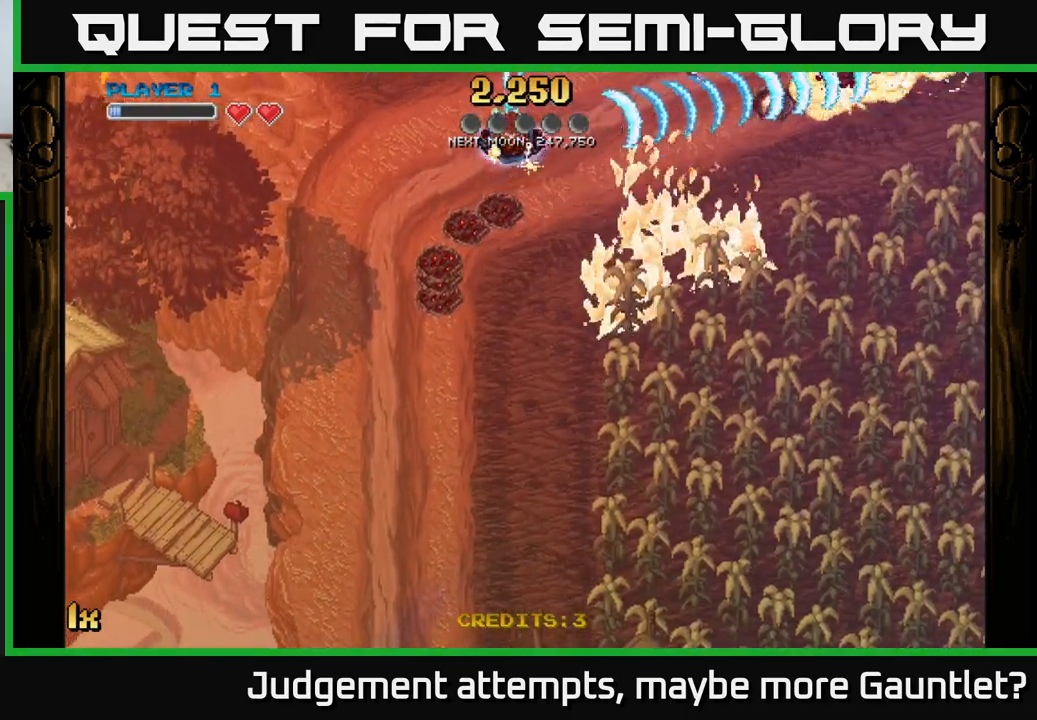
{"buttons": ["A"], "left_stick": "down", "events": [[83, "left_stick", "down"]]}
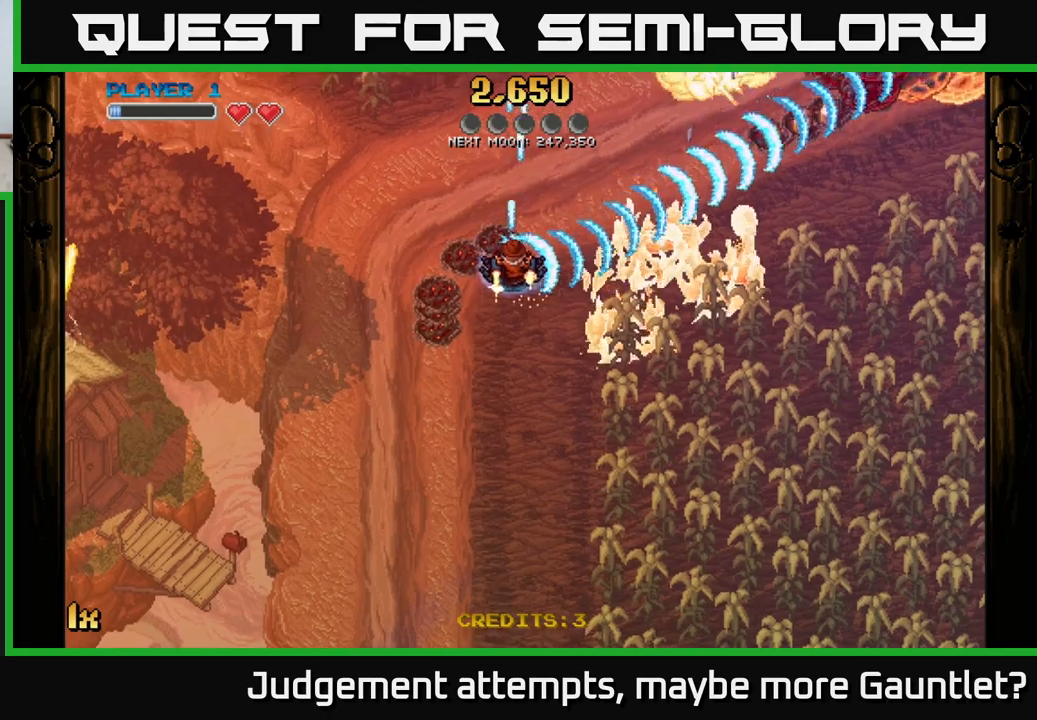
{"buttons": ["A"], "left_stick": "down", "events": [[17, "left_stick", "up"], [367, "left_stick", "down"]]}
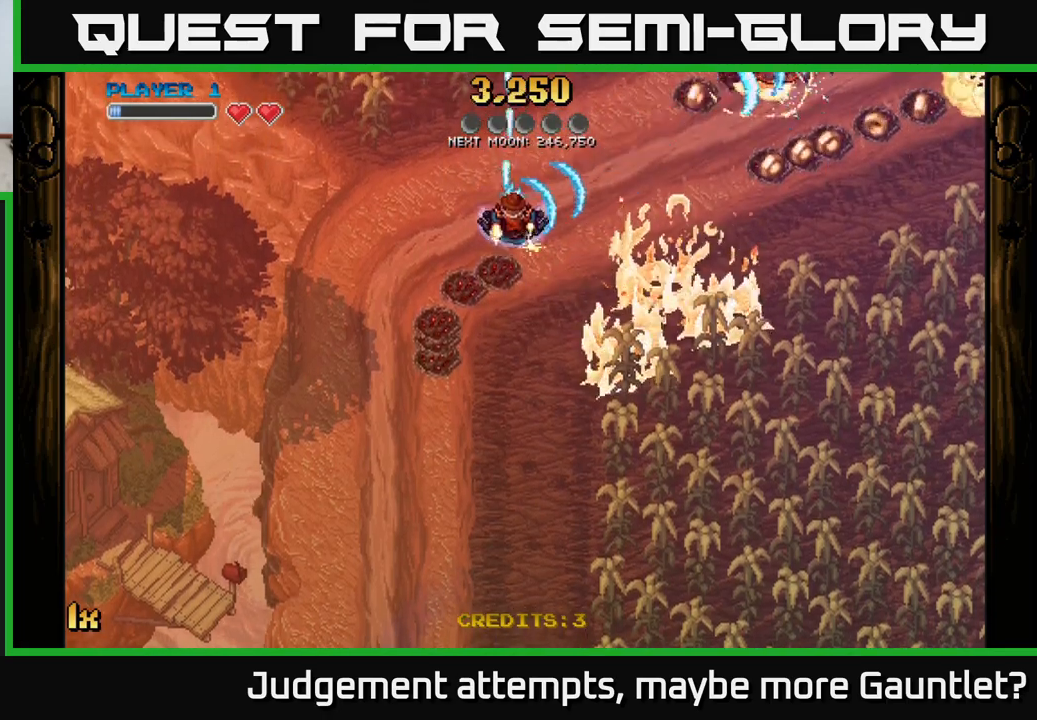
{"buttons": ["A"], "left_stick": "up", "events": [[300, "left_stick", "up-right"], [400, "left_stick", "up"]]}
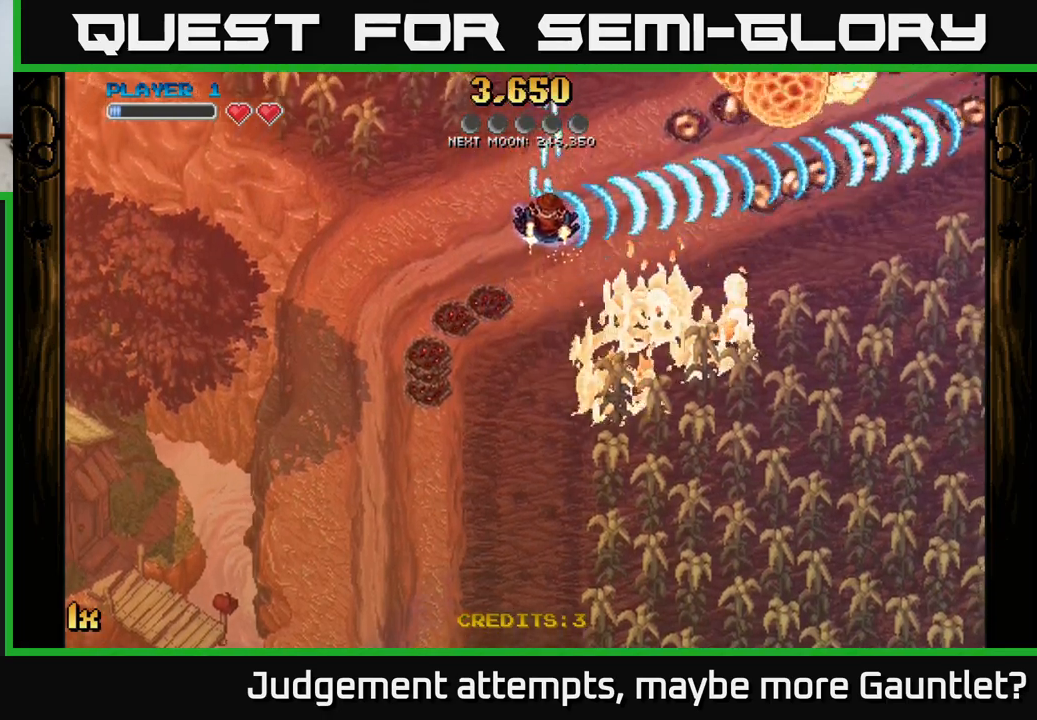
{"buttons": ["A"], "left_stick": "down-right", "events": [[183, "left_stick", "down-right"]]}
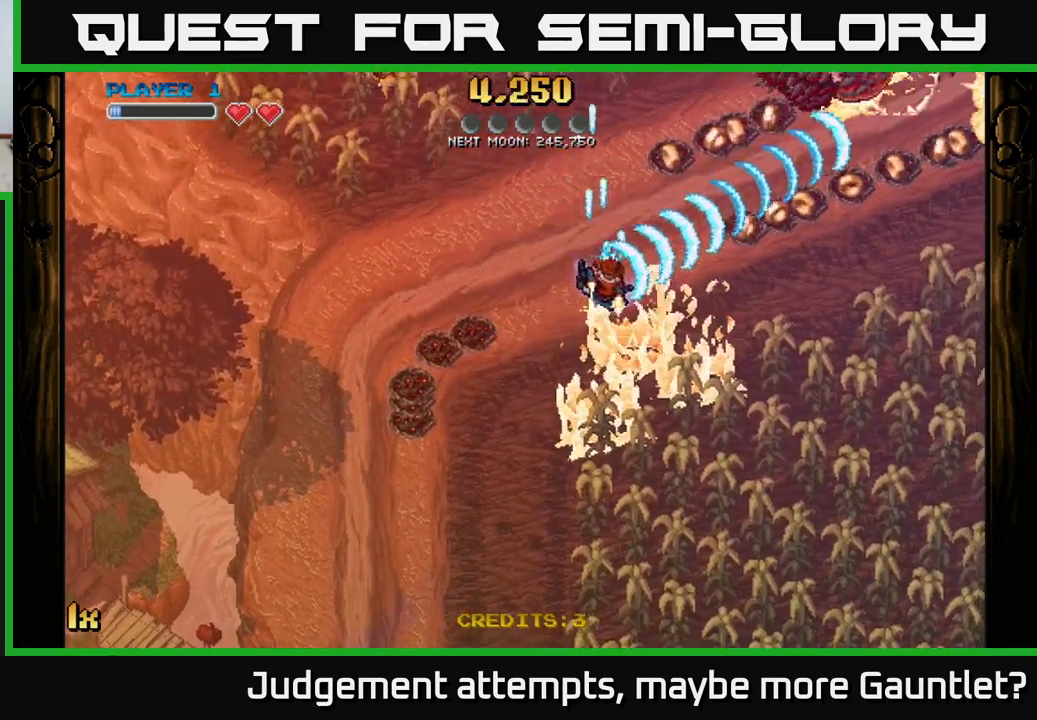
{"buttons": ["A"], "left_stick": "up-left", "events": [[267, "left_stick", "up-left"], [317, "X", "down"], [467, "X", "up"]]}
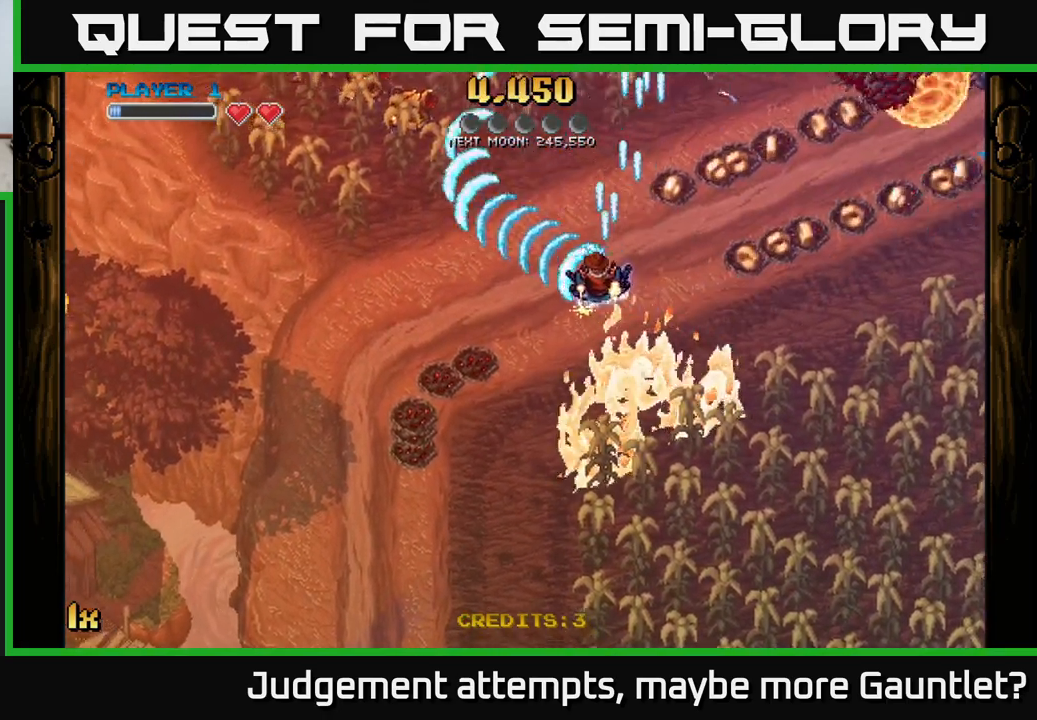
{"buttons": ["A"], "left_stick": "right", "events": [[133, "left_stick", "up-right"], [200, "X", "down"], [400, "X", "up"], [433, "left_stick", "right"]]}
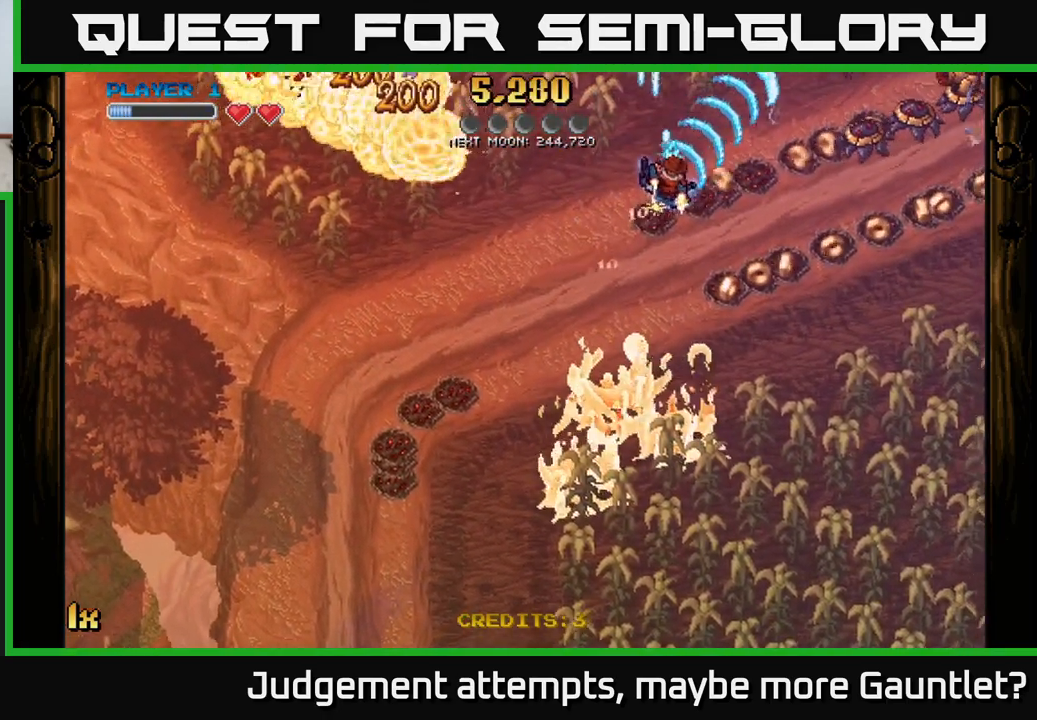
{"buttons": ["A"], "left_stick": "down-right", "events": [[17, "left_stick", "down-right"]]}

■ ■ ■

Copy every entry exactly; drop the pictures.

• [Response]:
{"buttons": ["A"], "left_stick": "down", "events": [[83, "left_stick", "down"]]}
{"buttons": ["A"], "left_stick": "down", "events": [[17, "left_stick", "up"], [367, "left_stick", "down"]]}
{"buttons": ["A"], "left_stick": "up", "events": [[300, "left_stick", "up-right"], [400, "left_stick", "up"]]}
{"buttons": ["A"], "left_stick": "down-right", "events": [[183, "left_stick", "down-right"]]}
{"buttons": ["A"], "left_stick": "up-left", "events": [[267, "left_stick", "up-left"], [317, "X", "down"], [467, "X", "up"]]}
{"buttons": ["A"], "left_stick": "right", "events": [[133, "left_stick", "up-right"], [200, "X", "down"], [400, "X", "up"], [433, "left_stick", "right"]]}
{"buttons": ["A"], "left_stick": "down-right", "events": [[17, "left_stick", "down-right"]]}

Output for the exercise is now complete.